Thursday 29 September 2011

Solo book club

I picked up a copy of Tweak by Nic Sheff in a hostel in Bangkok and quickly finished it within a few hours, thanks to the author's hyperactive writing style which makes it an easy one to speed through. A memoir of Sheff's "life growing up on methamphetamines", it falls squarely into the genre of addiction memoir, although he is careful to pop a disclaimer at the beginning stating that some characters and events have been changed so as to avoid offense or breach personal privacy.
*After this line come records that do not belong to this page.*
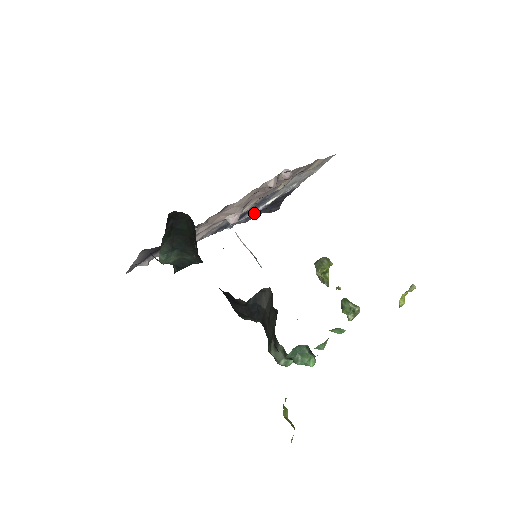
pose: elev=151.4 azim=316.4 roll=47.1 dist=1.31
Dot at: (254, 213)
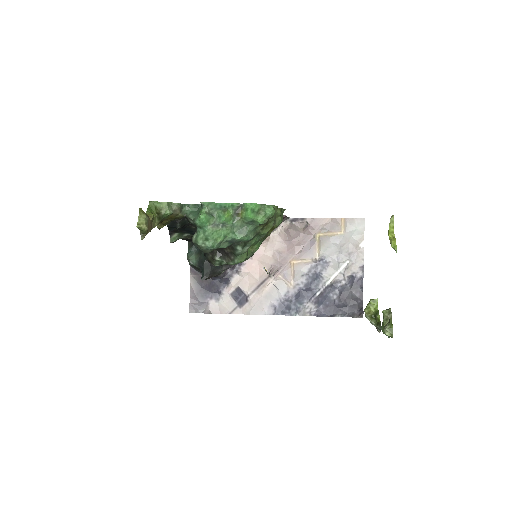
Dot at: (325, 305)
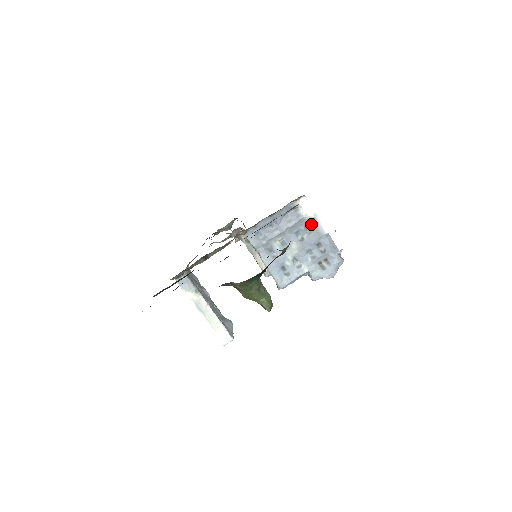
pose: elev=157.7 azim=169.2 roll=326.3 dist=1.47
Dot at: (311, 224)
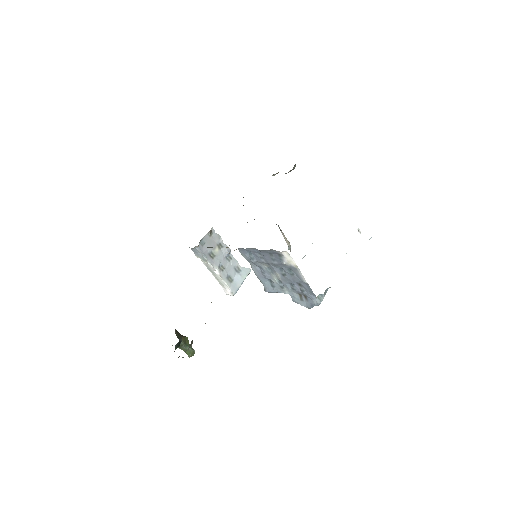
Dot at: (293, 270)
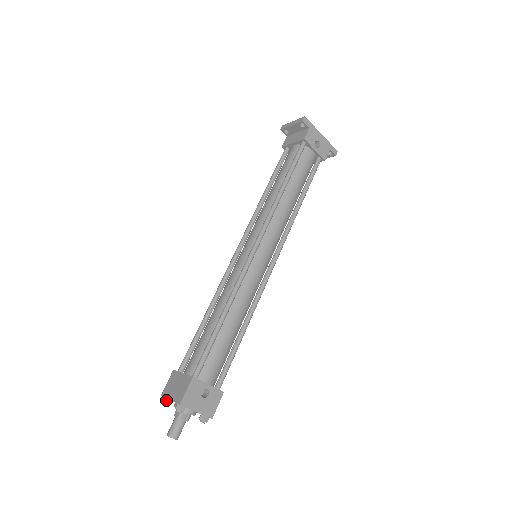
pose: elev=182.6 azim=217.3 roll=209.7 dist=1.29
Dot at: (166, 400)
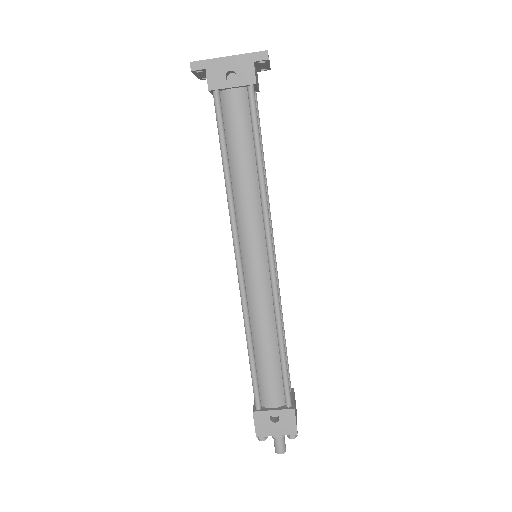
Dot at: occluded
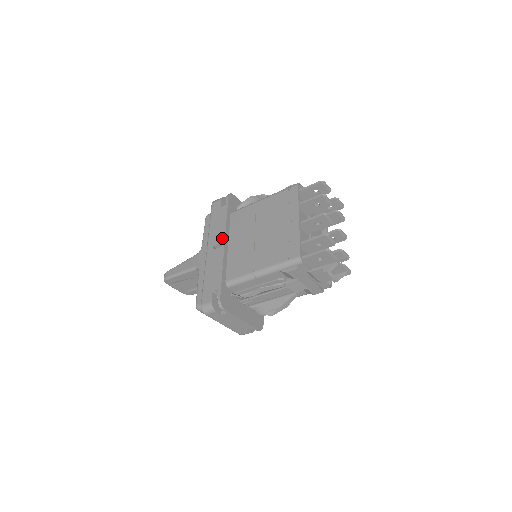
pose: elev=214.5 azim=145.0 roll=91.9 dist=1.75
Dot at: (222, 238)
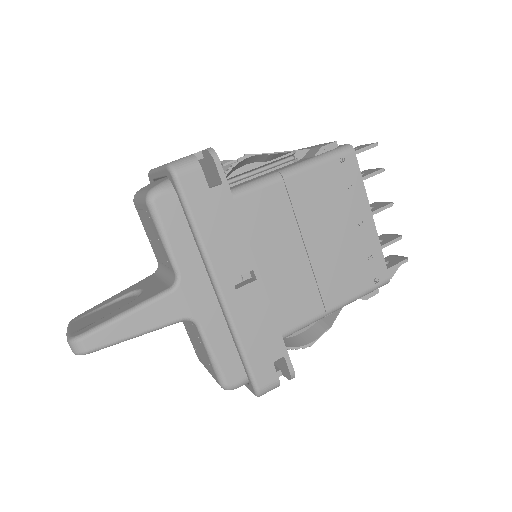
Dot at: (250, 263)
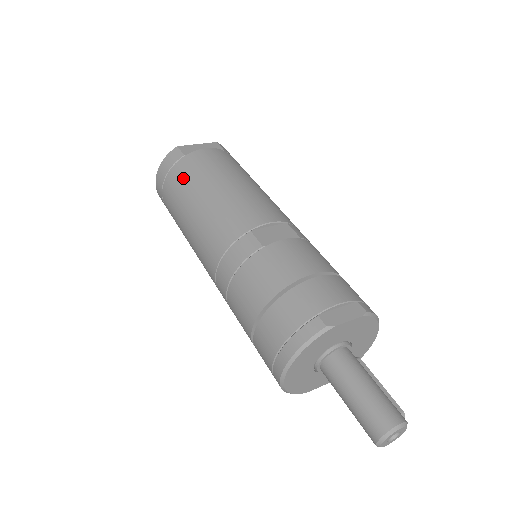
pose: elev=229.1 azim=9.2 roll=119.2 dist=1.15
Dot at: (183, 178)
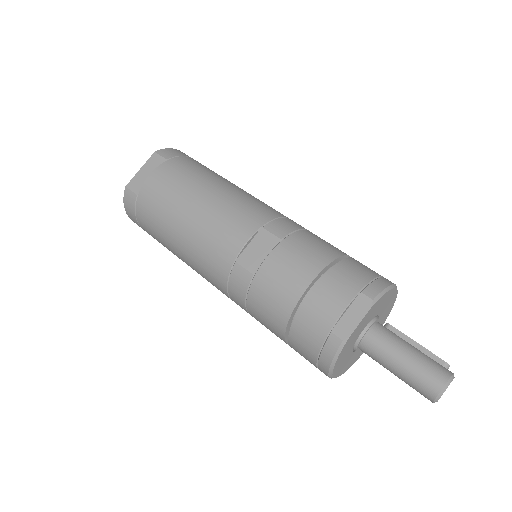
Dot at: (151, 221)
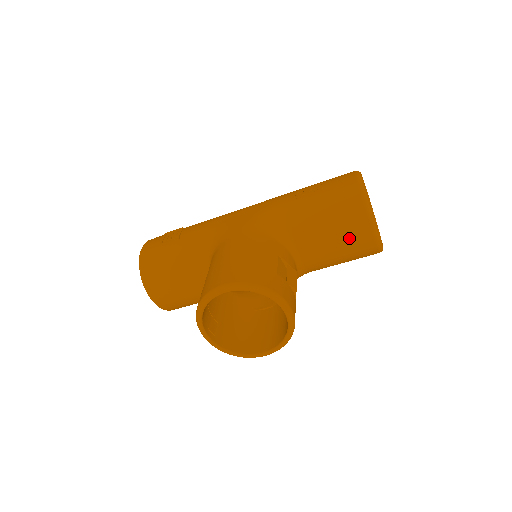
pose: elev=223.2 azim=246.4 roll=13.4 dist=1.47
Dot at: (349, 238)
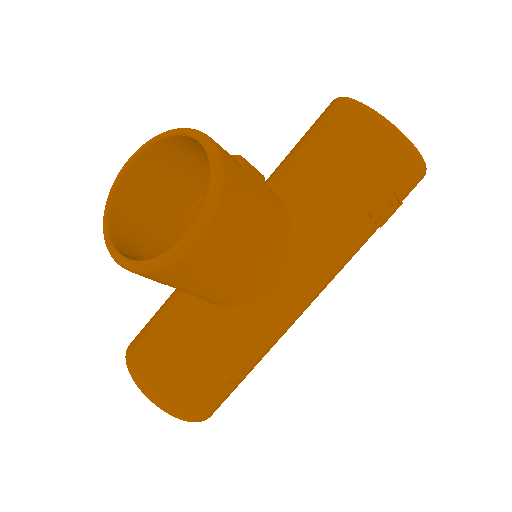
Dot at: (332, 130)
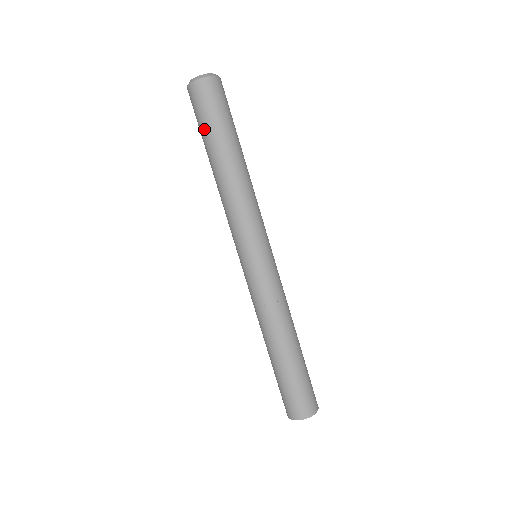
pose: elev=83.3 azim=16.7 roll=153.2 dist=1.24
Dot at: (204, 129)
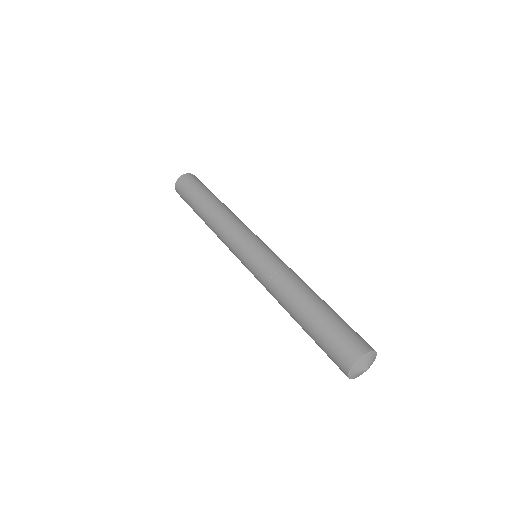
Dot at: (190, 198)
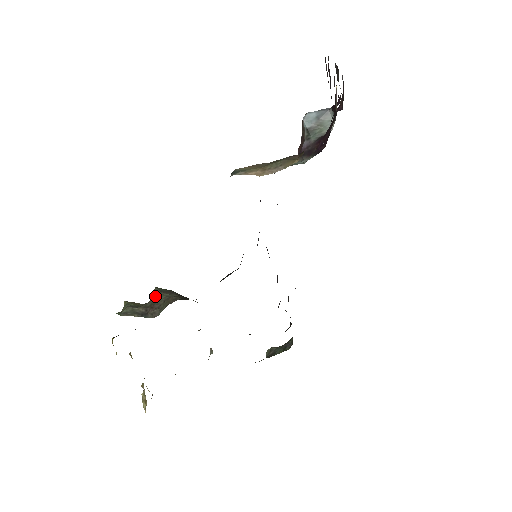
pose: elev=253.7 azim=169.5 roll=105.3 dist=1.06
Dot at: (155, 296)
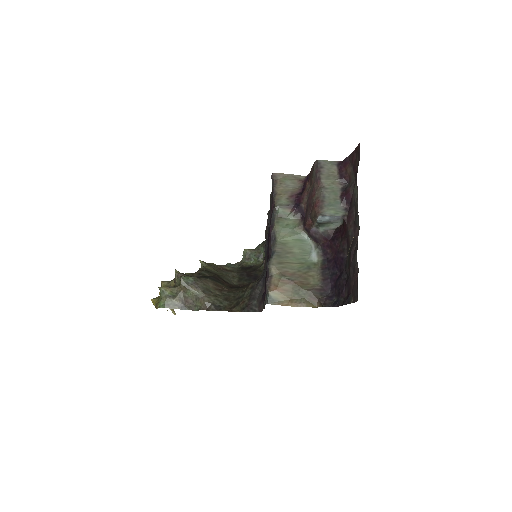
Dot at: (185, 289)
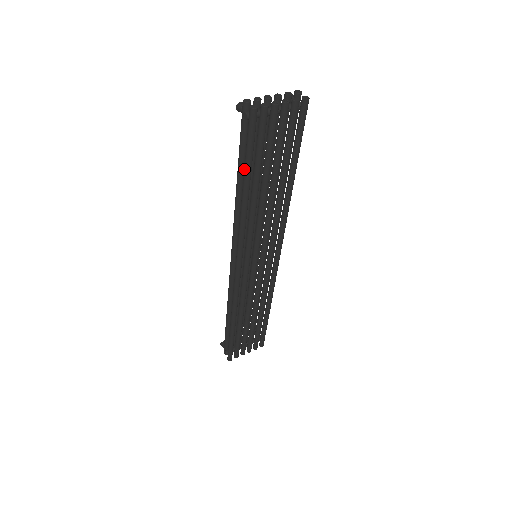
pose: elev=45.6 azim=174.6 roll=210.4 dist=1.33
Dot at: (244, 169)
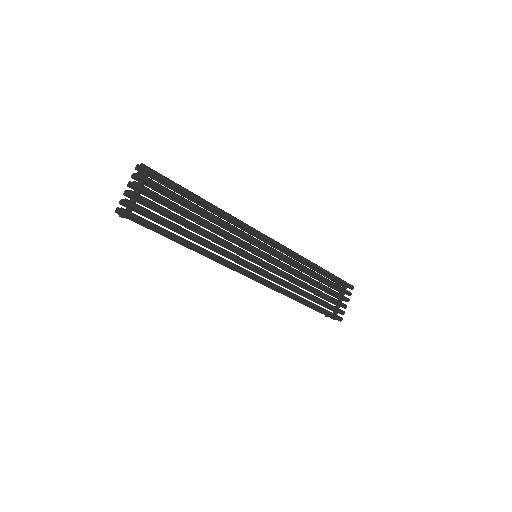
Dot at: occluded
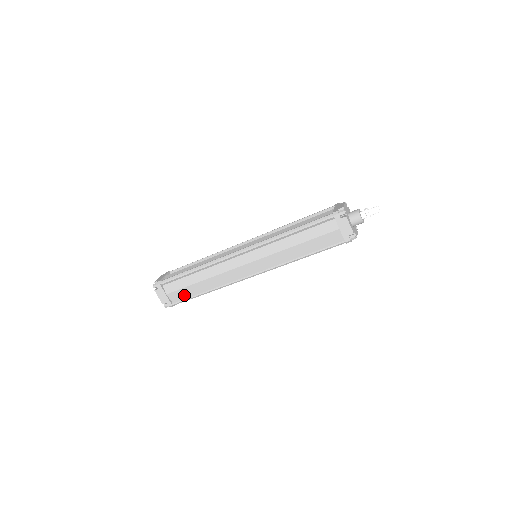
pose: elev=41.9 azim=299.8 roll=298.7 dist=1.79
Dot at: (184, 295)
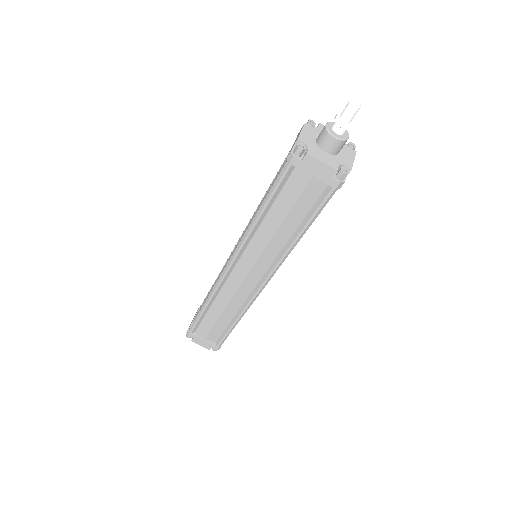
Dot at: (220, 333)
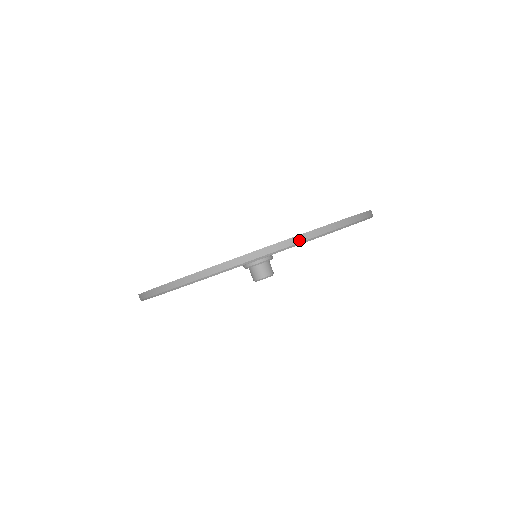
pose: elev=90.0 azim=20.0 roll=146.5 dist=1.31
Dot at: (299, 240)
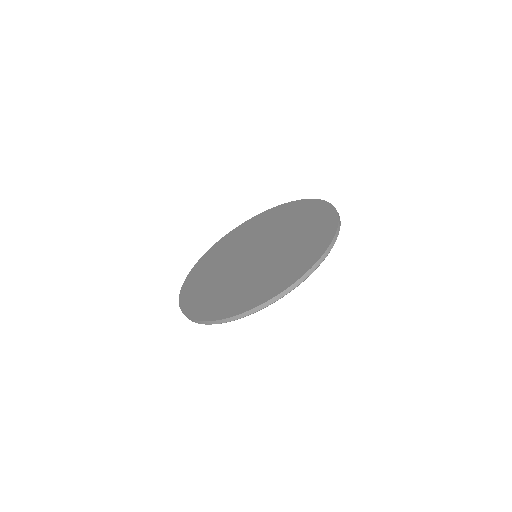
Dot at: (211, 323)
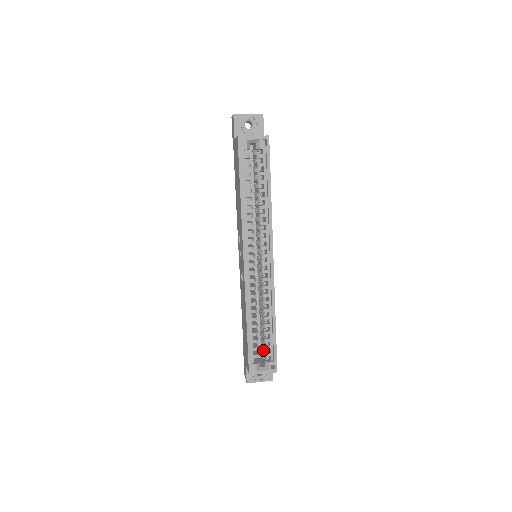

Yeah, right. This is what annoys me about these books. If an author is going to lay bare the horrors of addiction and make money from telling people about how they went through hell purely by making bad choices, they need to be upfront about the whole lot and not make edits here and there in order to make the story more interesting. It's patronising and risky, because once a reader's belief in the subject matter is suspended too far, it's hard to give any weight to the true parts of the story. What's more, certain authors have only started doing this since James Frey, who won praise and, soon afterwards, scorn for his book A Million Little Pieces (and even then it was only because Oprah found out a chunk of the "autobiography" was completely made up) was made a literary laughing stock and now churns out garbage like I Am Number Four through a weird writing house/pseudo book-writing collective (apparently). Side note: I've still not watched the entire movie adaptation of I Am Number Four. Is it worth giving it another go?

Anyway, Tweak is very Frey-esque, in that he seems desperate to show his readers how screwed up his life was and the depths he would sink to in order to get the next hit. The difference is that Sheff makes no excuses for his behaviour, nor attempts to examine the cause of such intense and debilitating addiction. He also relapses again and again even after the book ends; a fact the reader is encouraged to discover via the author's somewhat pretentious blog. A little more Googling led me to discover that not only is Sheff's dad a much-acclaimed journalist, but has also written a book about his son's problems, entitled Beautiful Boy. So I start to wonder; is the publication of Tweak down to nepotism, or would it have been strong enough to stand alone? I highly doubt it.